TEXT SEGMENT —
Free Republic
Browse · Search
News/Activism
Topics · Post Article

Skip to comments.

RONALD RAY-GUN WAS RIGHT
SteynOnline.com ^ | 06/09/2004 | Mark Steyn

Posted on 06/09/2004 10:44:02 AM PDT by jazzo

One of the many things Ronald Reagan was right about – and many others, including John Kerry, were wrong about - was missile defence. The “bullet that can shoot down a bullet” is already a scientific reality, which is more than can be said for most of the predictions the eco-doom-mongers were making in the Eighties. On the best way to defend against nuclear weapons, President Reagan was right in principle: you can’t uninvent things, you can only make them obsolete. But he was also right in practice – that American technology would find a way sooner than anyone thought. This column appeared in The Spectator on July 28th 2001, when the main objection of the Democrats and the media seemed to be that it was unfair not to let China become a massive threat to the west coast of the United States:

LIKE most expert commentators, I haven't a clue what I'm talking about 90 per cent of the time. Fortunately, it's usually pretty easy to fake it.For example, you'll recall that when John F. Kennedy's plane plunged into Long Island Sound, we columnists moved smoothly into the improvised Aviation Correspondent routine, pointing out that when you're flying at night across water it's easy to lose sight of whether the big coloured thingamajig on the instrument panel is correctly aligned with the funny-shaped wossname tracking the whatever.

DATASET SECTION —
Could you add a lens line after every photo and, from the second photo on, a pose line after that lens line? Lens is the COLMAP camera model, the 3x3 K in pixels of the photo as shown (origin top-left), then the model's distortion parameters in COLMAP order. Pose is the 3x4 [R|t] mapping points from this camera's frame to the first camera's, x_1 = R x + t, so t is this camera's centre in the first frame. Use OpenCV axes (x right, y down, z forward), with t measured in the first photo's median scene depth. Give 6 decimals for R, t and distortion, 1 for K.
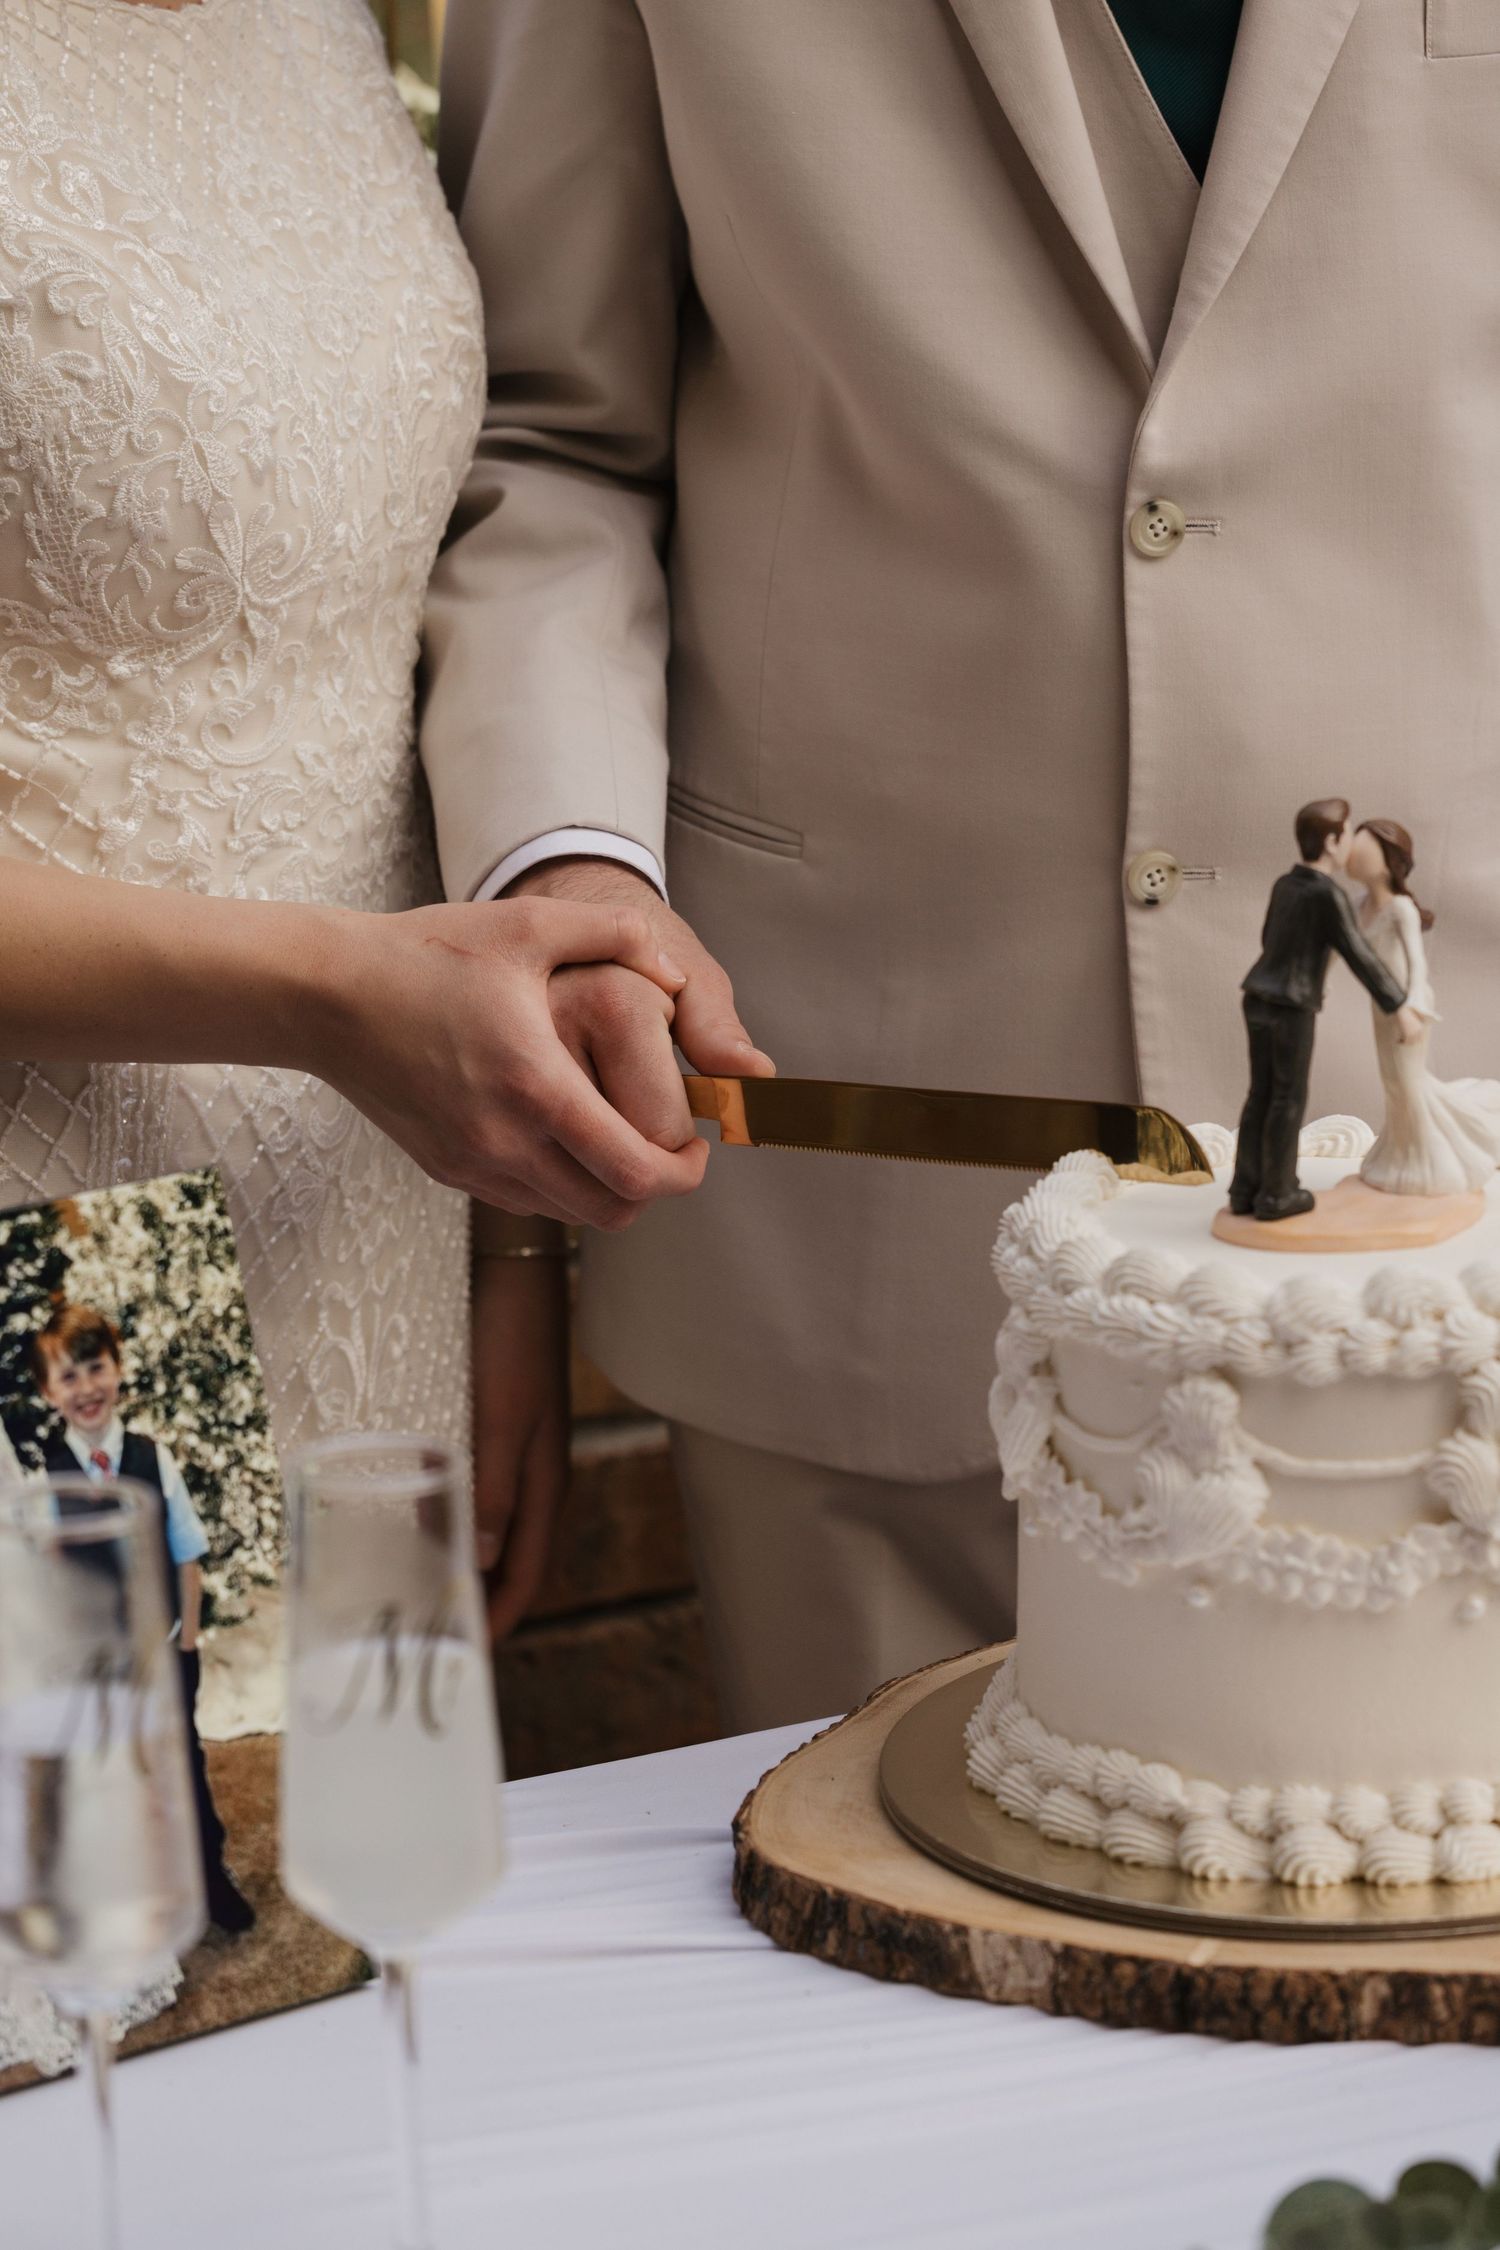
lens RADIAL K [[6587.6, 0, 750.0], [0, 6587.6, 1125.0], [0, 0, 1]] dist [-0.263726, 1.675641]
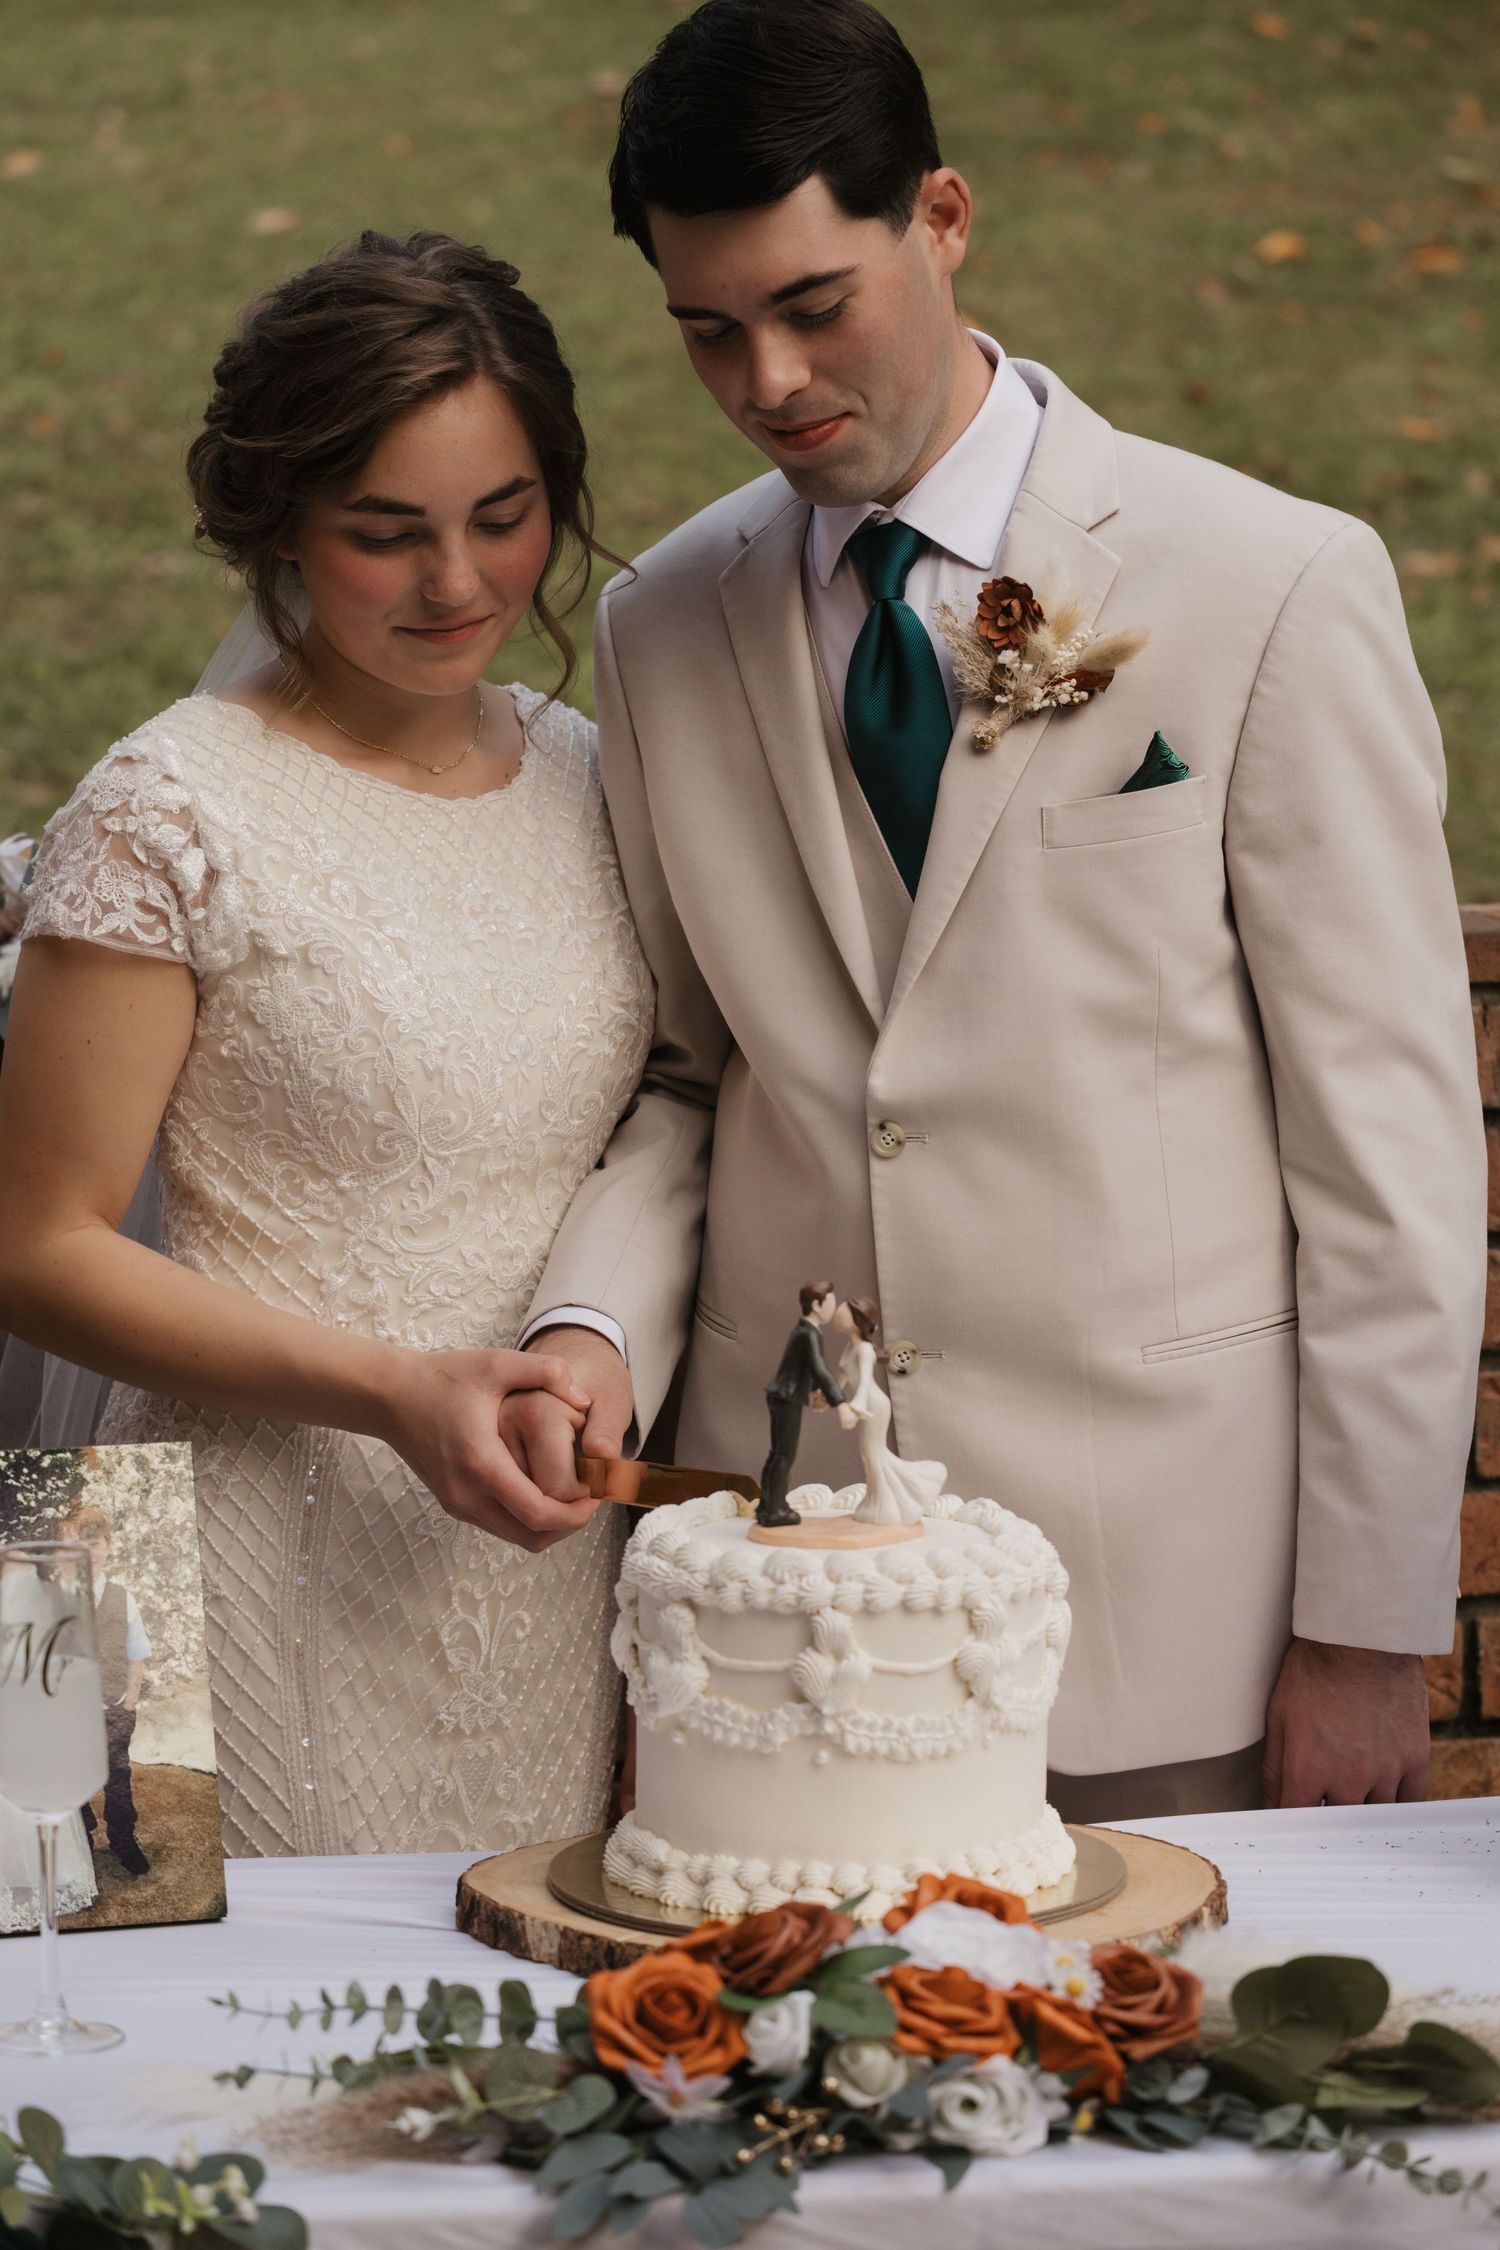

PROBLEM — Set down word for word everything in the missile defense article from "LIKE most expert" down to "tracking the whatever.".

SOLVED PROBLEM —
LIKE most expert commentators, I haven't a clue what I'm talking about 90 per cent of the time. Fortunately, it's usually pretty easy to fake it.For example, you'll recall that when John F. Kennedy's plane plunged into Long Island Sound, we columnists moved smoothly into the improvised Aviation Correspondent routine, pointing out that when you're flying at night across water it's easy to lose sight of whether the big coloured thingamajig on the instrument panel is correctly aligned with the funny-shaped wossname tracking the whatever.